>>>
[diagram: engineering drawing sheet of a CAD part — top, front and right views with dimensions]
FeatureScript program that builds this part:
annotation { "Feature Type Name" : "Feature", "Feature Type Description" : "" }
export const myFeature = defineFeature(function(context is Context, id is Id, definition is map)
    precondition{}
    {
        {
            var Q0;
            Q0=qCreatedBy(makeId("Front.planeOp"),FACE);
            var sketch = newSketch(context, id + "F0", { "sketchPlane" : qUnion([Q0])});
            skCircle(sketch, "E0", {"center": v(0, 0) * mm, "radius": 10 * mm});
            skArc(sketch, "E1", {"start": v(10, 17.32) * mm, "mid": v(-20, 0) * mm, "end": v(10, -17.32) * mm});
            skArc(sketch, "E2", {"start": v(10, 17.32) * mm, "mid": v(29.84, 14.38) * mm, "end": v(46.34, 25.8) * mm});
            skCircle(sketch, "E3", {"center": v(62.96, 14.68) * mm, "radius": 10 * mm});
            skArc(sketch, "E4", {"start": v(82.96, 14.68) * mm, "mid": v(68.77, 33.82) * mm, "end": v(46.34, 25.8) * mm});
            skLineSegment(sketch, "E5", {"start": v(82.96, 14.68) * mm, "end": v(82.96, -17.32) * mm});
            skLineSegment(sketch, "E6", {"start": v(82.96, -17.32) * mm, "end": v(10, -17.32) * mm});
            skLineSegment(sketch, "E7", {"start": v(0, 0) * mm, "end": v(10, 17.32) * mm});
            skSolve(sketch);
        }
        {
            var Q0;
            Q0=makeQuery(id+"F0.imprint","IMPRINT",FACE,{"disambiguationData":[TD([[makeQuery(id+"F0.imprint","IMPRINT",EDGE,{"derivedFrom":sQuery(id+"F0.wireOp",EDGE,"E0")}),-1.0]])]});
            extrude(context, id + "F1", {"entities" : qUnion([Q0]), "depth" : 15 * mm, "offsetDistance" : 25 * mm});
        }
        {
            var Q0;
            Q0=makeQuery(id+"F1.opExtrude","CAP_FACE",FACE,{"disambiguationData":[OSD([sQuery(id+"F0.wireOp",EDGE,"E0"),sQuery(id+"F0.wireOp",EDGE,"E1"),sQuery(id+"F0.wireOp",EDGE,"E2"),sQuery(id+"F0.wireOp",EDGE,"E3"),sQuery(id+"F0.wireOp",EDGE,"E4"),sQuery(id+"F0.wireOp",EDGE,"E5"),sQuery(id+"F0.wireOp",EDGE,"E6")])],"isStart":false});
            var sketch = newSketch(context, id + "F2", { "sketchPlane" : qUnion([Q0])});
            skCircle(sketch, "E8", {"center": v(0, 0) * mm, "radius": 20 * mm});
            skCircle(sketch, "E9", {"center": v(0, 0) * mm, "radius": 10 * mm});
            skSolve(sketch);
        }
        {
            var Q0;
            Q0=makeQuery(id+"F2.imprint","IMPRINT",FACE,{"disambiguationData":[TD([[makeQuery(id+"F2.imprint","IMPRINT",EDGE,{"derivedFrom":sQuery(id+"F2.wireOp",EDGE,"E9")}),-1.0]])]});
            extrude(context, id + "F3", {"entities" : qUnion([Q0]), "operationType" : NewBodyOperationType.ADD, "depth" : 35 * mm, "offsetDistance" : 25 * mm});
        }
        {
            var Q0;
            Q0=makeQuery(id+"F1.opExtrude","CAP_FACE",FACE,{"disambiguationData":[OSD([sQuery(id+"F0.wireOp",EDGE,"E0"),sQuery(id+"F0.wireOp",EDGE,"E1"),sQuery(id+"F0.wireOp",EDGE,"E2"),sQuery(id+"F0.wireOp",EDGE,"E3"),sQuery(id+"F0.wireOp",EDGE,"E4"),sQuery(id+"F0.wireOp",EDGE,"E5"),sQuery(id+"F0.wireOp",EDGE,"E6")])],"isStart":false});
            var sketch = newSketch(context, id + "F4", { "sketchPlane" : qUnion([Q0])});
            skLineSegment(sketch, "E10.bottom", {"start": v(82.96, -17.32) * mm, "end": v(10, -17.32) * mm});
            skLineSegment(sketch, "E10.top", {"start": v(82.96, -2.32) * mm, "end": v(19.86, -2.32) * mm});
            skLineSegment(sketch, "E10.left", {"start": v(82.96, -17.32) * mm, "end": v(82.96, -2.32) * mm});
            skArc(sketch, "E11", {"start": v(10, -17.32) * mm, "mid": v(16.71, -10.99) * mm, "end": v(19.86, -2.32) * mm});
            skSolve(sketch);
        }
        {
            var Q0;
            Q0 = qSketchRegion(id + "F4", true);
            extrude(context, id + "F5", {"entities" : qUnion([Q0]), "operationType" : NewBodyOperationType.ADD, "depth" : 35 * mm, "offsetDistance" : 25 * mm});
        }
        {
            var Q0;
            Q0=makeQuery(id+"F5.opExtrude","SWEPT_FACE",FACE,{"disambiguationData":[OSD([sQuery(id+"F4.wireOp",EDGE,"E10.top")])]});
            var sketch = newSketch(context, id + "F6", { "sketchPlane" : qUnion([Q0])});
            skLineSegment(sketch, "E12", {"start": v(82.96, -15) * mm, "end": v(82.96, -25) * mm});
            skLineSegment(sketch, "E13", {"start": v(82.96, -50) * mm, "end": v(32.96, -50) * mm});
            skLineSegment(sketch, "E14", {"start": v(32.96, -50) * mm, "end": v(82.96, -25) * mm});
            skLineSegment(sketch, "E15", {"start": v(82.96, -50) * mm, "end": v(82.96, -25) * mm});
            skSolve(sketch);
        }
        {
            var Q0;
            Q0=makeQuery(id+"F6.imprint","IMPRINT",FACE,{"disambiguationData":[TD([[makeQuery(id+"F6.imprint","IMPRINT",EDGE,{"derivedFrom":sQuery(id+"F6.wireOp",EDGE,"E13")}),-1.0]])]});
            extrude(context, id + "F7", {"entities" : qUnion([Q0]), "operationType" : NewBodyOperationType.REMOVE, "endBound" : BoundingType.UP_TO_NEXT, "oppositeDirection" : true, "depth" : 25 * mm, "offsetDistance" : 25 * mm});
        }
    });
<<<
Reproduce every one of the records above verbatim.

RESULT OF THIS EXERCISE →
[diagram: engineering drawing sheet of a CAD part — top, front and right views with dimensions]
FeatureScript program that builds this part:
annotation { "Feature Type Name" : "Feature", "Feature Type Description" : "" }
export const myFeature = defineFeature(function(context is Context, id is Id, definition is map)
    precondition{}
    {
        {
            var Q0;
            Q0=qCreatedBy(makeId("Front.planeOp"),FACE);
            var sketch = newSketch(context, id + "F0", { "sketchPlane" : qUnion([Q0])});
            skCircle(sketch, "E0", {"center": v(0, 0) * mm, "radius": 10 * mm});
            skArc(sketch, "E1", {"start": v(10, 17.32) * mm, "mid": v(-20, 0) * mm, "end": v(10, -17.32) * mm});
            skArc(sketch, "E2", {"start": v(10, 17.32) * mm, "mid": v(29.84, 14.38) * mm, "end": v(46.34, 25.8) * mm});
            skCircle(sketch, "E3", {"center": v(62.96, 14.68) * mm, "radius": 10 * mm});
            skArc(sketch, "E4", {"start": v(82.96, 14.68) * mm, "mid": v(68.77, 33.82) * mm, "end": v(46.34, 25.8) * mm});
            skLineSegment(sketch, "E5", {"start": v(82.96, 14.68) * mm, "end": v(82.96, -17.32) * mm});
            skLineSegment(sketch, "E6", {"start": v(82.96, -17.32) * mm, "end": v(10, -17.32) * mm});
            skLineSegment(sketch, "E7", {"start": v(0, 0) * mm, "end": v(10, 17.32) * mm});
            skSolve(sketch);
        }
        {
            var Q0;
            Q0=makeQuery(id+"F0.imprint","IMPRINT",FACE,{"disambiguationData":[TD([[makeQuery(id+"F0.imprint","IMPRINT",EDGE,{"derivedFrom":sQuery(id+"F0.wireOp",EDGE,"E0")}),-1.0]])]});
            extrude(context, id + "F1", {"entities" : qUnion([Q0]), "depth" : 15 * mm, "offsetDistance" : 25 * mm});
        }
        {
            var Q0;
            Q0=makeQuery(id+"F1.opExtrude","CAP_FACE",FACE,{"disambiguationData":[OSD([sQuery(id+"F0.wireOp",EDGE,"E0"),sQuery(id+"F0.wireOp",EDGE,"E1"),sQuery(id+"F0.wireOp",EDGE,"E2"),sQuery(id+"F0.wireOp",EDGE,"E3"),sQuery(id+"F0.wireOp",EDGE,"E4"),sQuery(id+"F0.wireOp",EDGE,"E5"),sQuery(id+"F0.wireOp",EDGE,"E6")])],"isStart":false});
            var sketch = newSketch(context, id + "F2", { "sketchPlane" : qUnion([Q0])});
            skCircle(sketch, "E8", {"center": v(0, 0) * mm, "radius": 20 * mm});
            skCircle(sketch, "E9", {"center": v(0, 0) * mm, "radius": 10 * mm});
            skSolve(sketch);
        }
        {
            var Q0;
            Q0=makeQuery(id+"F2.imprint","IMPRINT",FACE,{"disambiguationData":[TD([[makeQuery(id+"F2.imprint","IMPRINT",EDGE,{"derivedFrom":sQuery(id+"F2.wireOp",EDGE,"E9")}),-1.0]])]});
            extrude(context, id + "F3", {"entities" : qUnion([Q0]), "operationType" : NewBodyOperationType.ADD, "depth" : 35 * mm, "offsetDistance" : 25 * mm});
        }
        {
            var Q0;
            Q0=makeQuery(id+"F1.opExtrude","CAP_FACE",FACE,{"disambiguationData":[OSD([sQuery(id+"F0.wireOp",EDGE,"E0"),sQuery(id+"F0.wireOp",EDGE,"E1"),sQuery(id+"F0.wireOp",EDGE,"E2"),sQuery(id+"F0.wireOp",EDGE,"E3"),sQuery(id+"F0.wireOp",EDGE,"E4"),sQuery(id+"F0.wireOp",EDGE,"E5"),sQuery(id+"F0.wireOp",EDGE,"E6")])],"isStart":false});
            var sketch = newSketch(context, id + "F4", { "sketchPlane" : qUnion([Q0])});
            skLineSegment(sketch, "E10.bottom", {"start": v(82.96, -17.32) * mm, "end": v(10, -17.32) * mm});
            skLineSegment(sketch, "E10.top", {"start": v(82.96, -2.32) * mm, "end": v(19.86, -2.32) * mm});
            skLineSegment(sketch, "E10.left", {"start": v(82.96, -17.32) * mm, "end": v(82.96, -2.32) * mm});
            skArc(sketch, "E11", {"start": v(10, -17.32) * mm, "mid": v(16.71, -10.99) * mm, "end": v(19.86, -2.32) * mm});
            skSolve(sketch);
        }
        {
            var Q0;
            Q0 = qSketchRegion(id + "F4", true);
            extrude(context, id + "F5", {"entities" : qUnion([Q0]), "operationType" : NewBodyOperationType.ADD, "depth" : 35 * mm, "offsetDistance" : 25 * mm});
        }
        {
            var Q0;
            Q0=makeQuery(id+"F5.opExtrude","SWEPT_FACE",FACE,{"disambiguationData":[OSD([sQuery(id+"F4.wireOp",EDGE,"E10.top")])]});
            var sketch = newSketch(context, id + "F6", { "sketchPlane" : qUnion([Q0])});
            skLineSegment(sketch, "E12", {"start": v(82.96, -15) * mm, "end": v(82.96, -25) * mm});
            skLineSegment(sketch, "E13", {"start": v(82.96, -50) * mm, "end": v(32.96, -50) * mm});
            skLineSegment(sketch, "E14", {"start": v(32.96, -50) * mm, "end": v(82.96, -25) * mm});
            skLineSegment(sketch, "E15", {"start": v(82.96, -50) * mm, "end": v(82.96, -25) * mm});
            skSolve(sketch);
        }
        {
            var Q0;
            Q0=makeQuery(id+"F6.imprint","IMPRINT",FACE,{"disambiguationData":[TD([[makeQuery(id+"F6.imprint","IMPRINT",EDGE,{"derivedFrom":sQuery(id+"F6.wireOp",EDGE,"E13")}),-1.0]])]});
            extrude(context, id + "F7", {"entities" : qUnion([Q0]), "operationType" : NewBodyOperationType.REMOVE, "endBound" : BoundingType.UP_TO_NEXT, "oppositeDirection" : true, "depth" : 25 * mm, "offsetDistance" : 25 * mm});
        }
    });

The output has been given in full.